* _Selection_:
━━━━

Well, actually, I wouldn’t know because I’ve never watched the Oscars, but I saw someone refer to them that way. I am talking, of course, about the American Library Association’s Youth Media Awards, announced on Monday at the ALA’s Midwinter Meeting in Chicago. (I heard there was a lot of snow!) The Youth Media Awards include household names like the Newbery and Caldecott Medals, as well as many more prizes. The unveiling of the winners is broadcast live on the web, and this year I decided to watch.
I watched once before, in 2013, sitting at my desk on the third floor of a Minneapolis office building. I believe ALA Midwinter was on the West Coast that year because I followed the live announcements at a reasonable hour, after arriving at work. This year, the awards started at 6:00am my time. That means they started at 8:00am in Chicago, which strikes me as awfully early in the morning even for people attending in person. But I just went to bed early, got up at 5:50, and made myself a mug of hot chocolate before settling down in front of my computer.
There were no huge surprises. Mostly the awards just reminded me of books I’ve been meaning to read and gave me another reason to get around to them. Gabi, A Girl in Pieces, winner of the Morris Award for a debut YA novel, and I’ll Give You the Sun, winner of the Printz Award for best YA novel, are cases in point. Also, I really have to pick up Brown Girl Dreaming soon, seeing as it’s now won the National Book Award, the Coretta Scott King Award, and a Newbery Honor.

━━━━

* _Excerpted records_:
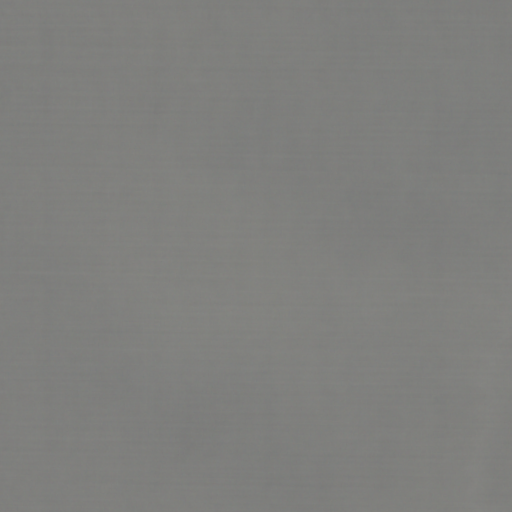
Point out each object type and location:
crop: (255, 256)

━━━━

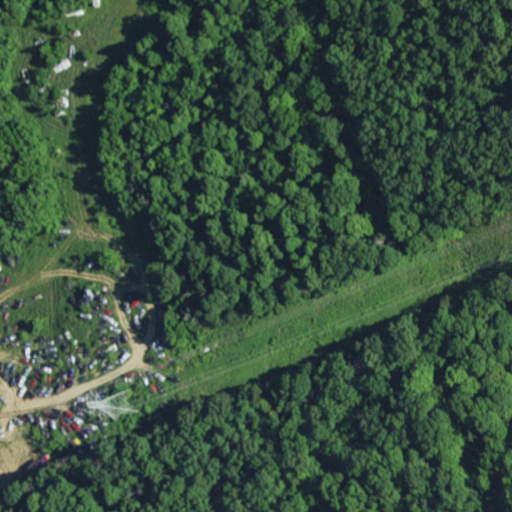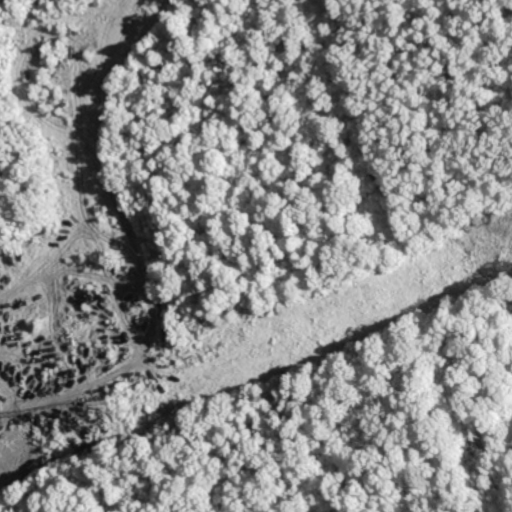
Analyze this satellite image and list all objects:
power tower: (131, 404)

━━━━

* _What to work on_:
Please write out the post above about watching the ALA Youth Media Awards again in full, word for word.

* _Answer to the problem_:
Well, actually, I wouldn’t know because I’ve never watched the Oscars, but I saw someone refer to them that way. I am talking, of course, about the American Library Association’s Youth Media Awards, announced on Monday at the ALA’s Midwinter Meeting in Chicago. (I heard there was a lot of snow!) The Youth Media Awards include household names like the Newbery and Caldecott Medals, as well as many more prizes. The unveiling of the winners is broadcast live on the web, and this year I decided to watch.
I watched once before, in 2013, sitting at my desk on the third floor of a Minneapolis office building. I believe ALA Midwinter was on the West Coast that year because I followed the live announcements at a reasonable hour, after arriving at work. This year, the awards started at 6:00am my time. That means they started at 8:00am in Chicago, which strikes me as awfully early in the morning even for people attending in person. But I just went to bed early, got up at 5:50, and made myself a mug of hot chocolate before settling down in front of my computer.
There were no huge surprises. Mostly the awards just reminded me of books I’ve been meaning to read and gave me another reason to get around to them. Gabi, A Girl in Pieces, winner of the Morris Award for a debut YA novel, and I’ll Give You the Sun, winner of the Printz Award for best YA novel, are cases in point. Also, I really have to pick up Brown Girl Dreaming soon, seeing as it’s now won the National Book Award, the Coretta Scott King Award, and a Newbery Honor.